> [ACTIVITY] Which lines in the entries below contain the string "hand"? Show each of them in full.
-- Opening Marker --
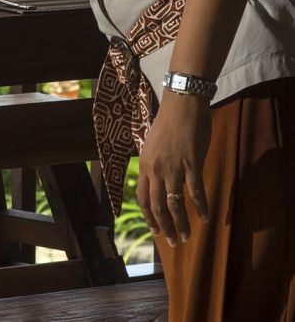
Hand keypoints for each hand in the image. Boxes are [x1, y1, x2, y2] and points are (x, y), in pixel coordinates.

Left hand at [136, 90, 210, 245]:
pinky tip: (206, 218)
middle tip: (172, 242)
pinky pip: (195, 192)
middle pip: (157, 205)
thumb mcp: (152, 145)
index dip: (148, 216)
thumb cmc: (168, 124)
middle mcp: (155, 169)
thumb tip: (156, 181)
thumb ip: (153, 165)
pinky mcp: (192, 164)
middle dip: (164, 226)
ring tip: (186, 237)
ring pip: (175, 203)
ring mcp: (173, 167)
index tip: (154, 230)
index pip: (142, 197)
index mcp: (144, 165)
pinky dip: (201, 207)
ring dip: (181, 223)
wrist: (182, 106)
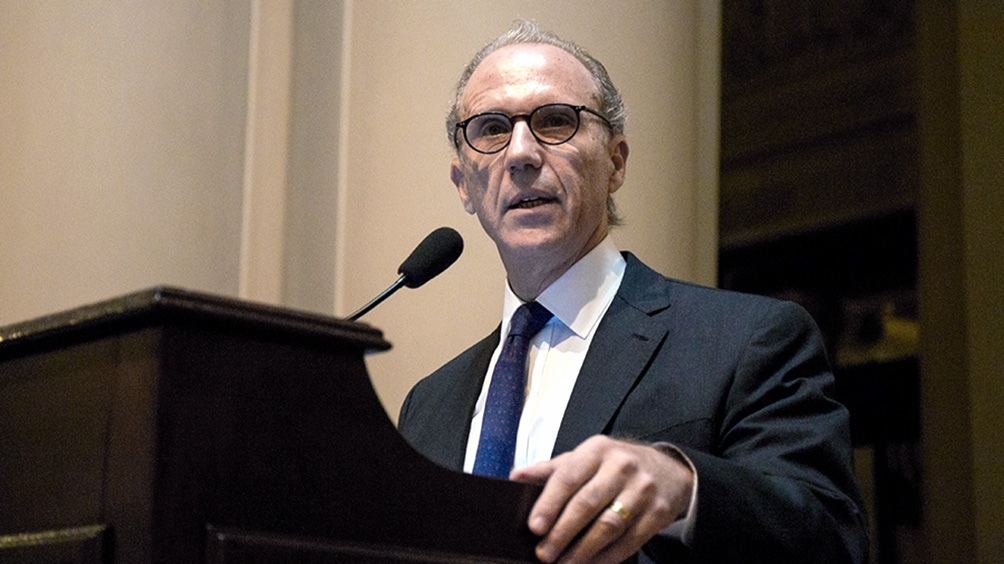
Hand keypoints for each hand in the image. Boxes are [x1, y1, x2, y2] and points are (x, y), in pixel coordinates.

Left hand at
-- Closing Marker --
> [EXERCISE OUTPUT]
Hand keypoints for each hand in the image. Boxes are [x1, y1, x2, y2] and points are (x, y), in pixel coordinates.
Left hand at [136, 90, 210, 245]:
Hand keypoints for each hand in the image. Boxes are [x1, y1, x2, y2] and points are (x, y), in pixel coordinates.
Left hand at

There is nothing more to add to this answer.